El mercado estadounidense sufrió una contracción aún más severa, pasando de 39.465 a 17.034 visitantes, una caída del 56,8%. Francia descendió un 54,4% (de 14.748 a 6.725 personas), mientras que España e Italia redujeron sus llegadas aproximadamente un 40%.
Los cubanos residentes en el extranjero también viajaron menos a la isla, pues de 59.826 pasaron a 34.233, un descenso del 42,8%. Rusia, otro mercado estratégico, cayó de 33.463 a 20.917 turistas, lo que representa una baja del 37,5%.
Solo dos naciones escaparon a la tendencia general: Argentina se mantuvo casi estable con 12.212 visitantes (un 99,5% respecto a 2025), y China apenas retrocedió un 5,7%.

El origen inmediato del colapso se encuentra en la aguda escasez de combustible Jet A-1 que afectó a nueve aeropuertos internacionales cubanos durante el mes de febrero.
Esta situación provocó la cancelación de más de 1.700 vuelos y la repatriación forzosa de más de 27.900 turistas canadienses y 4.300 rusos.
Como consecuencia directa, once aerolíneas suspendieron sus operaciones hacia Cuba en lo que va de 2026, incluyendo Air Canada, que no reanudará vuelos hasta noviembre, Air Transat, WestJet, Sunwing, Iberia, Air France y Turkish Airlines.

El sector hotelero en estado crítico
El impacto se extendió a todo el entramado hotelero. Las cadenas Meliá, NH, Iberostar y Valentín cerraron temporalmente sus instalaciones. En Cayo Santa María, el conglomerado militar Gaviota ha clausurado 20 hoteles, dejando sin empleo a más de 7.000 trabajadores del sector.
Ante esta situación, el régimen cubano implementó a partir del 7 de febrero una estrategia denominada “compactación turística”, que consiste en cerrar los hoteles con bajos niveles de ocupación y concentrar a los turistas en instalaciones seleccionadas para optimizar el consumo energético. La tasa de ocupación hotelera se ha desplomado hasta el 21,5% en lo que va de año.
Mientras Cuba se hunde, los destinos competidores del Caribe continúan creciendo. República Dominicana recibió 6,5 veces más turistas que Cuba solo en enero de 2026, y México cerró 2025 con una cifra récord mundial de 47,8 millones de visitantes.

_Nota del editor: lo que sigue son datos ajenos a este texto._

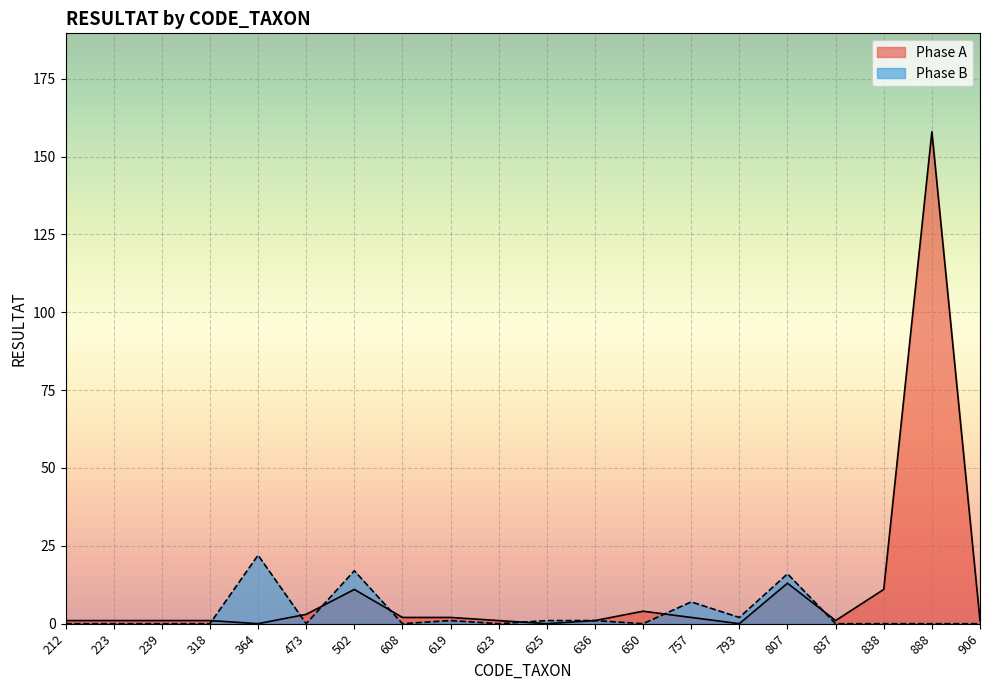

What is the value of the Phase B point at the 5th from the left?

22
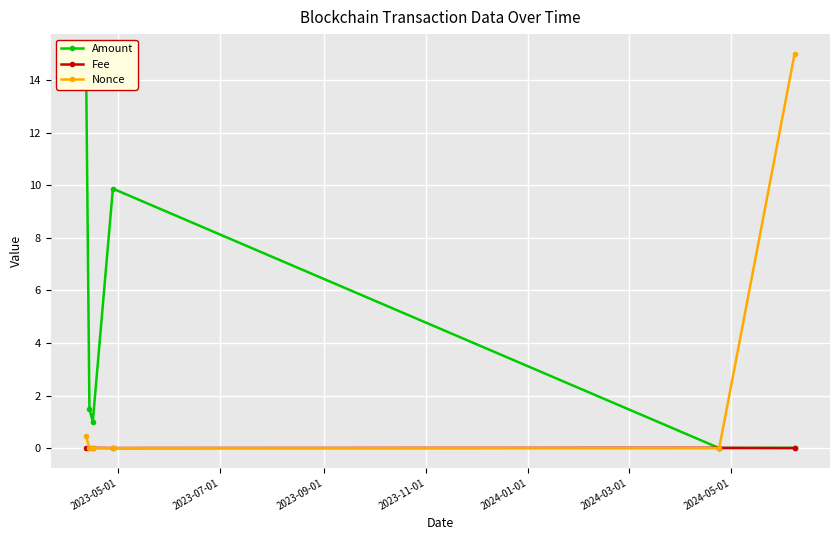

How many intersections are there between Fee and Nonce?

2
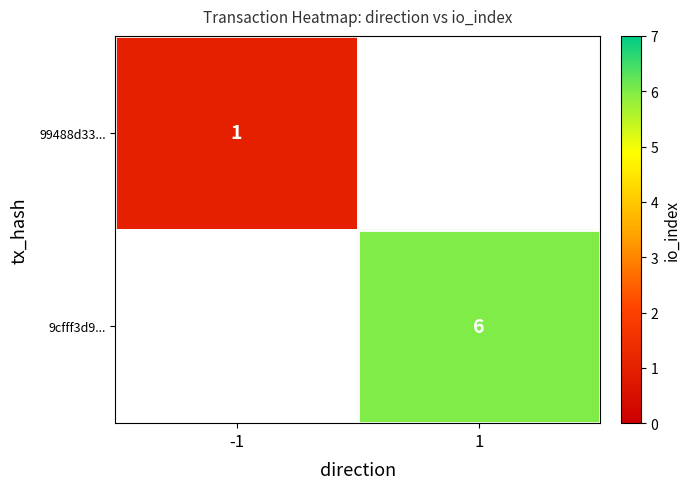

The value of 99488d33... at -1 is 0. True or false?

False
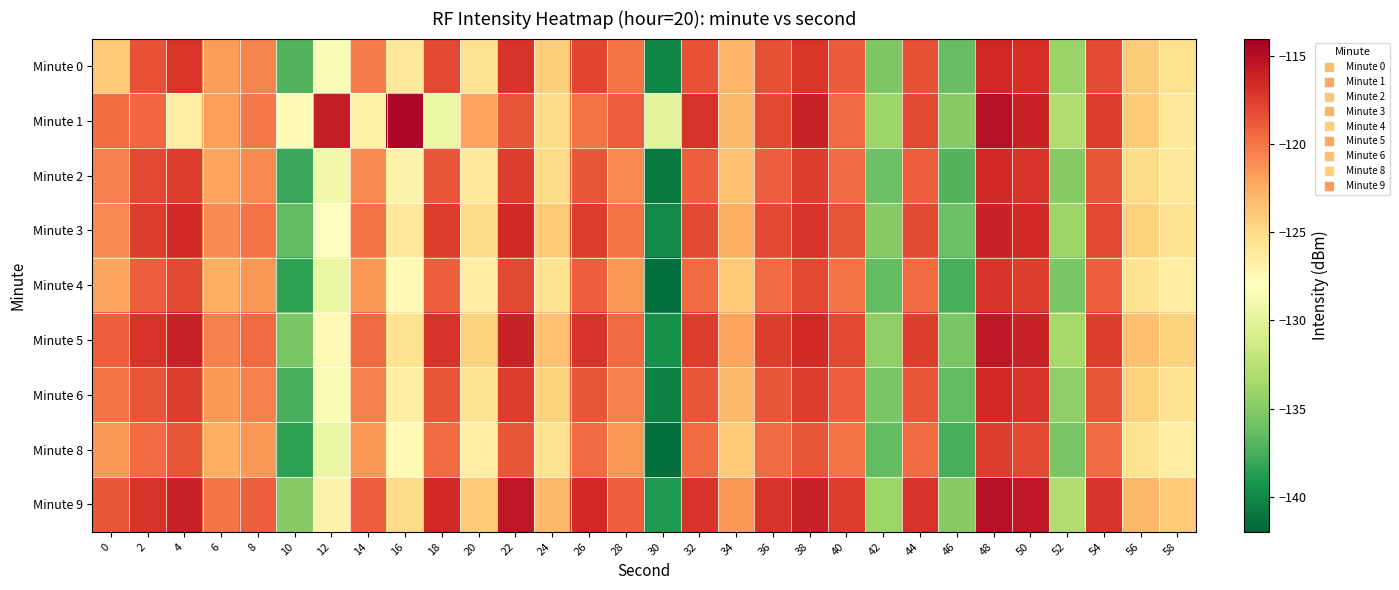

Rank the series by their maximum value, from lowest to highest.

Minute 8, Minute 4, Minute 2, Minute 6, Minute 0, Minute 3, Minute 5, Minute 9, Minute 1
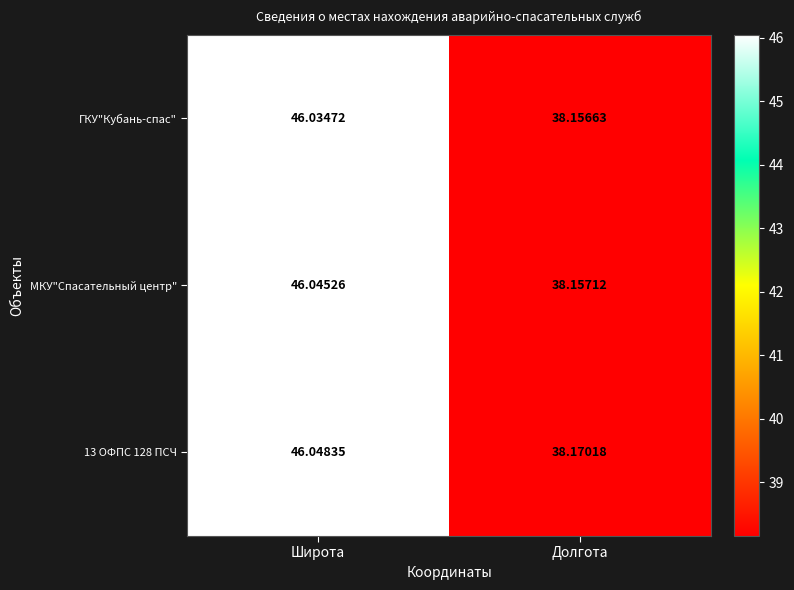

Which series has the largest total across all categories?

13 ОФПС 128 ПСЧ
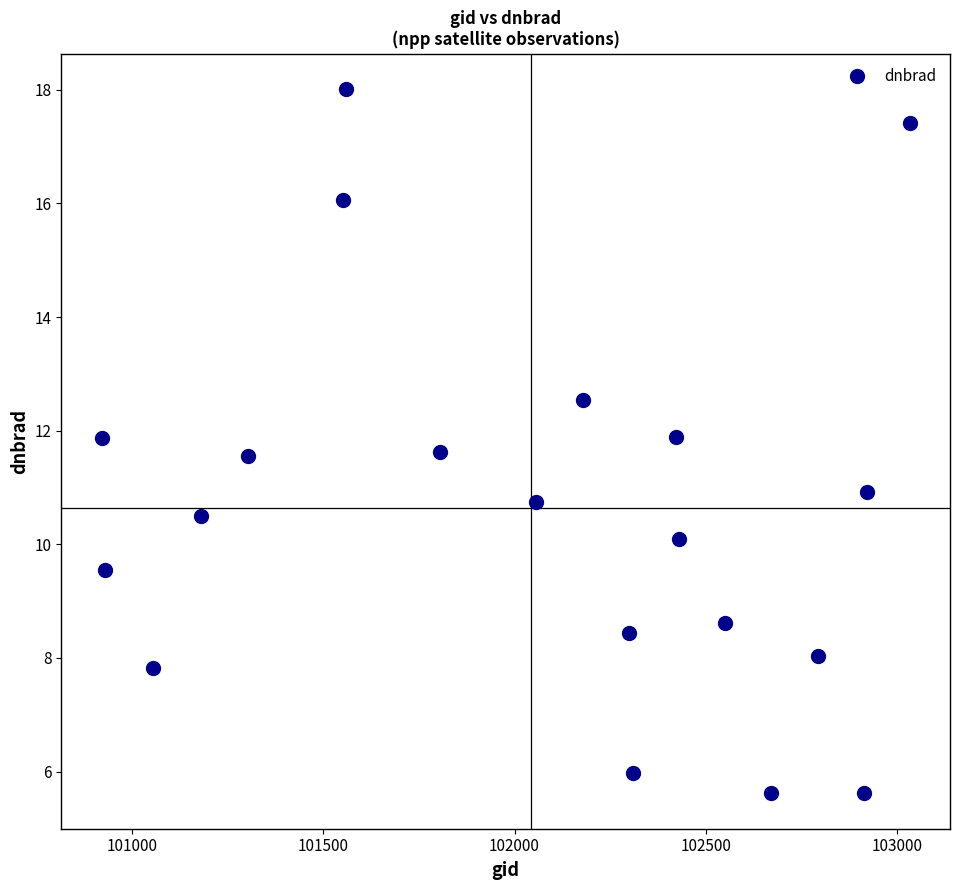

What is the range of Y values (max minus min)?

12.4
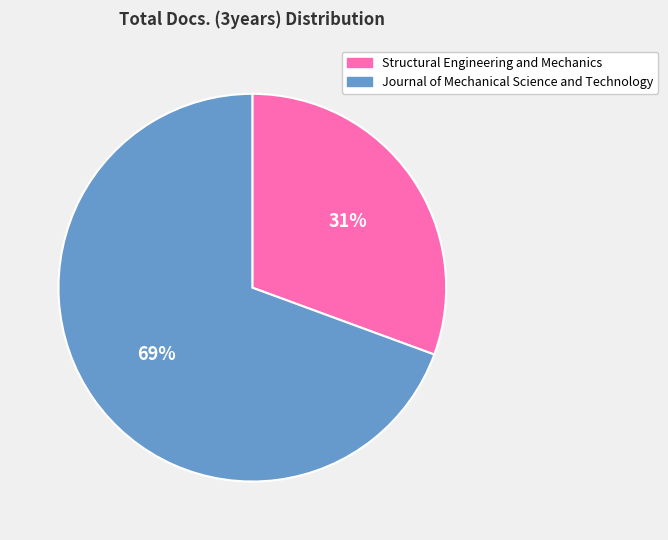

Is the sum of Journal of Mechanical Science and Technology and Structural Engineering and Mechanics greater than half?

Yes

El archipiélago cubano finalizó 2025 con apenas 1,81 millones de turistas, un 17,8% menos que en 2024 y un 62% por debajo del máximo histórico de 4,7 millones alcanzado en 2018, época anterior a que la crisis energética crónica y el progresivo deterioro de la infraestructura terminaran por hundir uno de los pocos sectores que todavía generaban divisas para el régimen.